Teams becoming more and more Skype-like: new features coming soon

Microsoft has shown what's next for Teams. The platform will become more and more similar to Skype and will help to better plan work and personal life

The Covid-19 emergency seems to have given a strong acceleration to the development plans of Teams, the app for videoconferencing and smart working of Microsoft. The Redmond-based company, in fact, during the online event during which it also announced that Office 365 will become Microsoft 365, made it clear that several new features are coming for Teams.

New features that will bring it closer to Skype, another app in strong rise due to the quarantine. Teams, in essence, will change a lot of skin leaving the work environment for which it was born and opening up to the management and organization of appointments and communications for private life. Microsoft has unfortunately not communicated when this will happen exactly, but then again it is also understandable that in this period even a giant like Microsoft has difficulty in making predictions and reliable programming. However, it seems only a matter of a few months, but sooner or later we'll see a new Teams.

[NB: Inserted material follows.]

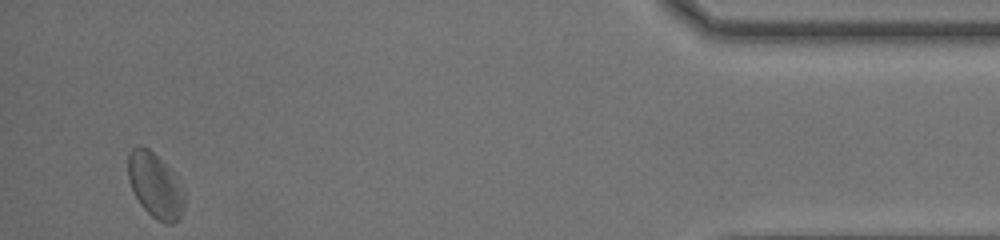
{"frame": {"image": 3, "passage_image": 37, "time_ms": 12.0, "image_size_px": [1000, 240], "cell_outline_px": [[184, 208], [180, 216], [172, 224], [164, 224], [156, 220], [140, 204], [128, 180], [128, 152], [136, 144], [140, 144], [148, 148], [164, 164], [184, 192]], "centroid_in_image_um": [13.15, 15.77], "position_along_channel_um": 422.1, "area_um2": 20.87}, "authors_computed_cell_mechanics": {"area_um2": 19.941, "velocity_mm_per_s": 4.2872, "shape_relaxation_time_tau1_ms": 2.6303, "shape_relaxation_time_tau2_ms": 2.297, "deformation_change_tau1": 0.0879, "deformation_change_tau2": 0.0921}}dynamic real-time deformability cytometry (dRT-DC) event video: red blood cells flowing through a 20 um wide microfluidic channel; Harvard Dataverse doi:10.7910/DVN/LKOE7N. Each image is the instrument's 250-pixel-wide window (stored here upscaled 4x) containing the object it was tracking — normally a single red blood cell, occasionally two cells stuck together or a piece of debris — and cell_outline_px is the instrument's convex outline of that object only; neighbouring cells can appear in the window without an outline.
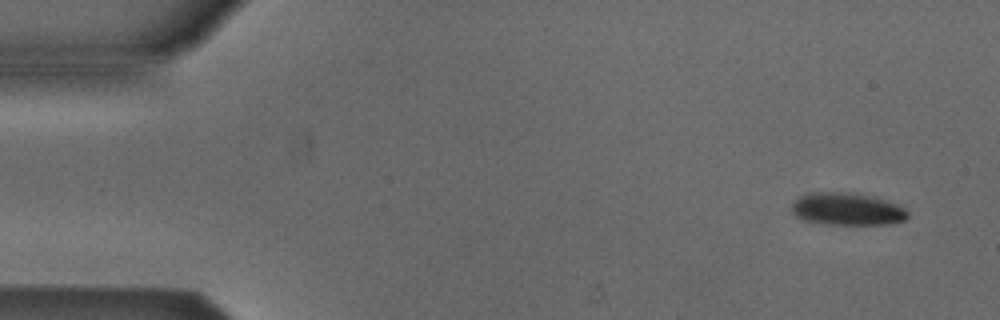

Microsoft Teams: what's going to change

During the event, Microsoft announced that there are currently 44 million users worldwide who are using Teams, a sharp increase over the past months. When the announced changes are introduced, Teams will be able to manage, in two separate spaces, appointments with work and personal chats. There will also be the possibility to create non-work to-do lists, which can be assigned to different members of the "family team". From the point of view of structure, then, not much will change: in theory, you can already manage your personal appointments with Teams, but in the future it will be easier to keep them separate from the work ones and not to make confusion between the two groups of things to do and people to contact.

Skype's growth

If Teams comes close to Skype, though, it's also because Skype is growing at a whirlwind pace in these weeks of home isolation: Microsoft claims a 70 percent growth in daily users compared to February and a 220 percent increase in minutes of calls and video calls made by users, which rise to 40 million. In recent months, Microsoft has done everything to push the use of Skype, introducing new features such as "Meet Now" (Immediate Meeting, in Italian), which offers the possibility to have people who don't have a Skype account participate in video meetings. And this, in turn, is a feature taken from Teams. The two services, therefore, are progressively getting closer and more and more similar.